Thursday, November 15, 2012

Making Connections

     As readers of this blog have no doubt picked up by now, I've been traveling all over the country over the past few months.  For most of my business career, I did very little traveling, so this is all pretty new to me.  I'm beginning to learn some of the ways to manage the toll it can take on your body, and I'm also learning how to make the experience more enjoyable.  The most important thing I can do to make a trip more fun, I've found, is to reach out to my large world of contacts and make a point of visiting them when I'm in their city.  Sometimes this is just a lunch or dinner, and sometimes it might even include an overnight stay in their home.  These visits give me the chance to renew old relationships and/or deepen new ones.  Tonight was one of those experiences.

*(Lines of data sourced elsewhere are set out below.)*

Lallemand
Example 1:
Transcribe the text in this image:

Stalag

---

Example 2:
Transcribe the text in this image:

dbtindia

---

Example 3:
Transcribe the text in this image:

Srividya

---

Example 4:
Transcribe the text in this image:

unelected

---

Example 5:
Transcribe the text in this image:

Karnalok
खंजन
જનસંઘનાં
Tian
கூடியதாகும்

     After I wrote my book last year, I was looking for someone who could help me with my marketing efforts.  Through some internet research, I came upon a woman named Linda who was based out of the Houston area.  We worked closely together for a number of months and she was awesome.  As often seems to be the case with people I hire, we quickly became friends through the experience.  Though I had never met her in person, we spent many hours on the phone together and exchanged hundreds of e-mails.  Knowing that I'd be in Houston this month, I wrote to her to see if she might be available to meet for dinner, and she enthusiastically put it in her calendar.

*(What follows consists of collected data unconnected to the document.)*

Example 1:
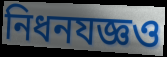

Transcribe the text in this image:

নিধনযজ্ঞও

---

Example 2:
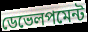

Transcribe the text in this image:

ডেভেলপমেন্ট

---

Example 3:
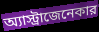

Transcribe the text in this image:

অ্যাস্ট্রাজেনেকার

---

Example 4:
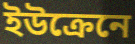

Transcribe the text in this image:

ইউক্রেনে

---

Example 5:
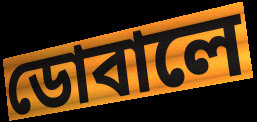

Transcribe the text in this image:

ডোবালে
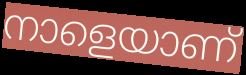
നാളെയാണ്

     This evening I got to enjoy having dinner with Linda as well as her husband, Ralph.  What wonderful people they are and we so thoroughly enjoyed each other's company.  Earlier this week, I was actually able to enjoy a similar experience when I had dinner in Minnesota with an old college friend who I hadn't seen in over 20 years.  It was so great to reconnect with him and to build upon our previous relationship.

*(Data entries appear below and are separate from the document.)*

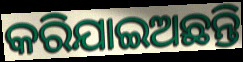
କରିଯାଇଅଛନ୍ତି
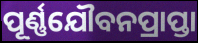
ପୂର୍ଣ୍ଣଯୌବନପ୍ରାପ୍ତା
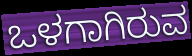
ಒಳಗಾಗಿರುವ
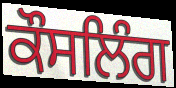
ਕੌਸਲਿੰਗ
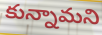
కున్నామని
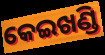
କେଇଖଣ୍ଡି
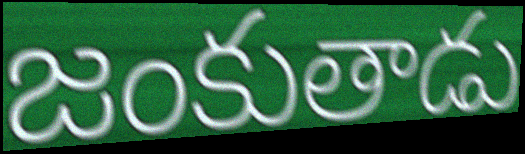
జంకుతాడు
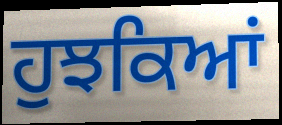
ਹੁਝਕਿਆਂ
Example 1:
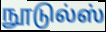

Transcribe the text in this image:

நூடுல்ஸ்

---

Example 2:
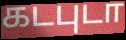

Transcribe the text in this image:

கடபுடா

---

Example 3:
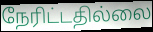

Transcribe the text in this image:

நேரிட்டதில்லை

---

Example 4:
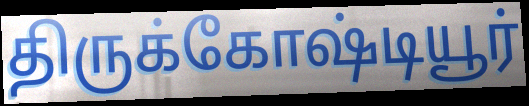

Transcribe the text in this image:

திருக்கோஷ்டியூர்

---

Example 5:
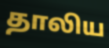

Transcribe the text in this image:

தாலிய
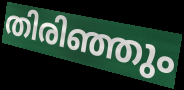
തിരിഞ്ഞും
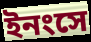
ইনংসে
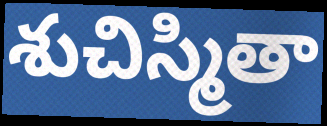
శుచిస్మితా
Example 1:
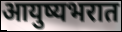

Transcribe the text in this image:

आयुष्यभरात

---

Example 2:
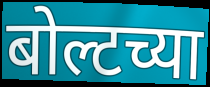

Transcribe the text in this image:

बोल्टच्या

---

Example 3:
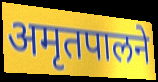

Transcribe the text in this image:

अमृतपालने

     It takes a little extra effort and some initiative to reach out to people and coordinate the arrangements to make these connections happen.  The result, however, is always worth it.  It's interesting that so many people will say that relationships are the most important thing in their lives, and yet they don't make that extra effort to develop relationships further.  I find that when I do so, I feel nourished and enriched by the experience.  I suspect people are beginning to realize that when they say, "If you're ever in my city you should call me or come visit . . . ", I'm pretty likely to take them up on the offer!